* Things to do
1/ Quote the Zika news report word for word, starting at "Dr. Bruce Aylward, the" and ending at "control the mosquitoes.".
2/ Write the next part of the news report on Alabau's Zika infection, picking up after its final sentence.

* Passage shown

= Beginning of Section =

In a phone interview with The Associated Press, Alabau described symptoms that her doctor said were in line with Zika, a virus that the World Health Organization has deemed an “international health emergency.” She is currently competing at the RS: X World Championship in Israel.

Brazil is an epicenter of Zika, and fear about the virus could scare fans and some athletes from coming to the South American country’s first Olympics. Brazilian President Dilma Rousseff and sports authorities preparing for hundreds of thousands of visitors to the country have said the Games will be held as scheduled in August.

Many scientists and doctors believe that the mosquito-borne disease is linked to a rare birth defect called microcephaly, or abnormally small heads in infants. The U.S.Centers for Disease Control and Prevention have warned pregnant women to avoid traveling to more than two dozen countries and territories in the Americas where active outbreaks are taking place. Authorities in several countries have urged women to put off pregnancy for a few years.

Despite some very difficult days after getting Zika, the 30-year-old Alabau nevertheless has urged her fellow athletes not to worry.

“There is too much alarm surrounding this. I had the virus and it wasn’t that bad. I didn’t even go to the hospital,” she said.

Alabau said that while training in Rio de Janeiro on one December day, she came down with a fever. It would pass within 24 hours, but other symptoms soon followed.

“Then my whole body turned red and everything itched. Two days later, my joints started aching,” she said. “First it was in the fingers, then my wrists and finally my ankles. It was then that I decided to return to Spain because I was a little worried.”

Alabau said she was not tested for Zika at the time because it seemed like a common bug that her body would eventually defeat. However, she said she would get tested when she is back in Spain in early March. Normally, the virus doesn’t stay in the blood more than several weeks, so it’s unclear whether it will show up when she does a test next month.

Dr. Bruce Aylward, the World Health Organization’s executive director for outbreaks and health emergencies, said Friday the mosquito population is expected to drop off around when Rio hosts the Games, because it will be winter in the Southern Hemisphere. He told a news conference in Geneva that Rio’s Olympic venues are in a relatively confined area, making it easier to control the mosquitoes.

“Brazil is going to have a fantastic Olympics and it’s going to be a successful Olympics and the world is going to go there,” Aylward said.

= End of Section =

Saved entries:
= Beginning of Section =

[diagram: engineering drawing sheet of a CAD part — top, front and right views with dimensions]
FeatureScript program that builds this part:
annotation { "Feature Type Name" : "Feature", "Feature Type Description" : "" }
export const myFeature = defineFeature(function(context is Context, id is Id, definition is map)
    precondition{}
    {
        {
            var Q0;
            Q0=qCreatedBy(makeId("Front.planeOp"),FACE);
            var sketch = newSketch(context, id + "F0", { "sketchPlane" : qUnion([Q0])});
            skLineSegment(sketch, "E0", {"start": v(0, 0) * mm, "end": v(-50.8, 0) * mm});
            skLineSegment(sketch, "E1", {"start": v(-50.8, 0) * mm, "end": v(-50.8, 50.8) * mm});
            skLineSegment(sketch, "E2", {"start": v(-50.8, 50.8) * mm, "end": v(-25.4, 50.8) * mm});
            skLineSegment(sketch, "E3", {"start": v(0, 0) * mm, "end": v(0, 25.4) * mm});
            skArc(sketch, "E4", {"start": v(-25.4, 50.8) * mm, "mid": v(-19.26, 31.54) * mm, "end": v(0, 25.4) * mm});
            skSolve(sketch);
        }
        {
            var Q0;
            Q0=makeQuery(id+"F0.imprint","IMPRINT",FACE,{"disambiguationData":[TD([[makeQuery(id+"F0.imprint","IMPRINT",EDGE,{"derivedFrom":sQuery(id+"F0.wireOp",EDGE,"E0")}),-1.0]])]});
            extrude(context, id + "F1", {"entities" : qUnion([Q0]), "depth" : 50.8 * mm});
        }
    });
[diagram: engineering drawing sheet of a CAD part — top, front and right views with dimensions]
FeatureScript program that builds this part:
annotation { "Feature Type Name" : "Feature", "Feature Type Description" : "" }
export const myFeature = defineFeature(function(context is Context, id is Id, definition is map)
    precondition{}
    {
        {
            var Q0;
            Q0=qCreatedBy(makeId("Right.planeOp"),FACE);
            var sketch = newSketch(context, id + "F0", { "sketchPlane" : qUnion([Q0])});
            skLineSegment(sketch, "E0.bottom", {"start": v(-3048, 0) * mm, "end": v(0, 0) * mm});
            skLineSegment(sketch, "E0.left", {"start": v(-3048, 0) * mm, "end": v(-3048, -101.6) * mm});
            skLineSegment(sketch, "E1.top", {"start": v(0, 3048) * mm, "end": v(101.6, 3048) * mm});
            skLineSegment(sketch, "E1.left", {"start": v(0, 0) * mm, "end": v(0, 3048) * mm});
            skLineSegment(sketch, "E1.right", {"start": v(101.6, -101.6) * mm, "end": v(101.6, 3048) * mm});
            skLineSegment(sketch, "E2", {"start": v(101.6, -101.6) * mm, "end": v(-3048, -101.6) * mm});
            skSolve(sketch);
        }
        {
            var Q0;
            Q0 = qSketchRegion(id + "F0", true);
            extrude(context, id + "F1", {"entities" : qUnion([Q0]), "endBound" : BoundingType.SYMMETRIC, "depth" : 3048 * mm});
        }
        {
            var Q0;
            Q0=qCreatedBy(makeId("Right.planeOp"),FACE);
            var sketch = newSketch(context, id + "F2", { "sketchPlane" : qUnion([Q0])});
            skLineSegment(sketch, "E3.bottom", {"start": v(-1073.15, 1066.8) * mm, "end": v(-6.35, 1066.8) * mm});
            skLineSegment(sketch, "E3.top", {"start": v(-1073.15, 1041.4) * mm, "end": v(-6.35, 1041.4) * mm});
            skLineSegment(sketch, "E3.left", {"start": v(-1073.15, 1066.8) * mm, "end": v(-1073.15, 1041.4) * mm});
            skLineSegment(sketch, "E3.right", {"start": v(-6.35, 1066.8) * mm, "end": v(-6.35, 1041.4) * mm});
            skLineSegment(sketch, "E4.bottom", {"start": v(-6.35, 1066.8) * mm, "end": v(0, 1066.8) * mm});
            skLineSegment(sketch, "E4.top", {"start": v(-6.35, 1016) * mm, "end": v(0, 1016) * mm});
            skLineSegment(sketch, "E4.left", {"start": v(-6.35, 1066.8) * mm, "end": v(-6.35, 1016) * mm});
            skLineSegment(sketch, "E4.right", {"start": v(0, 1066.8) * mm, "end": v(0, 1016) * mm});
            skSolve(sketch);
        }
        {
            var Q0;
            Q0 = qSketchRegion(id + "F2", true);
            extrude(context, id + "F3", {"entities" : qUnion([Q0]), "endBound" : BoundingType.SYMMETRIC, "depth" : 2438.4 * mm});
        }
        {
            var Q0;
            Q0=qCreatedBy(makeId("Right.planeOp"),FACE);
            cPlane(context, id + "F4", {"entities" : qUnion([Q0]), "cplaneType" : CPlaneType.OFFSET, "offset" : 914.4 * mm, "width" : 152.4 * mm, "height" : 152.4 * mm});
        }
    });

= End of Section =

* Answers
1/
Dr. Bruce Aylward, the World Health Organization’s executive director for outbreaks and health emergencies, said Friday the mosquito population is expected to drop off around when Rio hosts the Games, because it will be winter in the Southern Hemisphere. He told a news conference in Geneva that Rio’s Olympic venues are in a relatively confined area, making it easier to control the mosquitoes.

2/
Carmen Vaz, the Spanish wind surfing federation doctor who diagnosed Alabau, told the AP that the Zika diagnosis was based on the athlete’s symptoms and not on blood work. She said that without blood work other mosquito-borne illnesses with similar symptoms, such as dengue or chikingunya, could not be ruled out.

“At the time, the Zika tests were not available in Spain, as alarm over the virus hadn’t taken hold,” she wrote in an email exchange. Vaz added that she and Alabau had decided to come forward with what had happened to the athlete to “help lower the social alarm that has taken hold, which in our view has been excessive.”

Only about 20 percent of people who get Zika have symptoms, and except for the potential threat to fetuses, it rarely has lasting effects. By contrast, dengue can be particularly lethal, as periodic outbreaks in Brazil kill hundreds each year.

Alabau, who won a gold medal in the 2012 Olympics in London, said the pains continued when she returned home to Spain in early January.

She said she had more pain in her joints and headaches that would last a few hours and then go away.

“I had never had such strange headaches,” she said.

Alabau said her doctor told her that she could only wait it out.

“There was nothing more to do,” Alabau said. “The doctor told me that in four to five days my joints would stop aching.”

Alabau noted by the end of January she was back in competition, first in Miami and now in Israel.

“Some athletes ask me about it and I say it isn’t as serious as they say,” she said. “It’s not as bad a flu or a cold. I always have a great time in Brazil. This was just a little detail.”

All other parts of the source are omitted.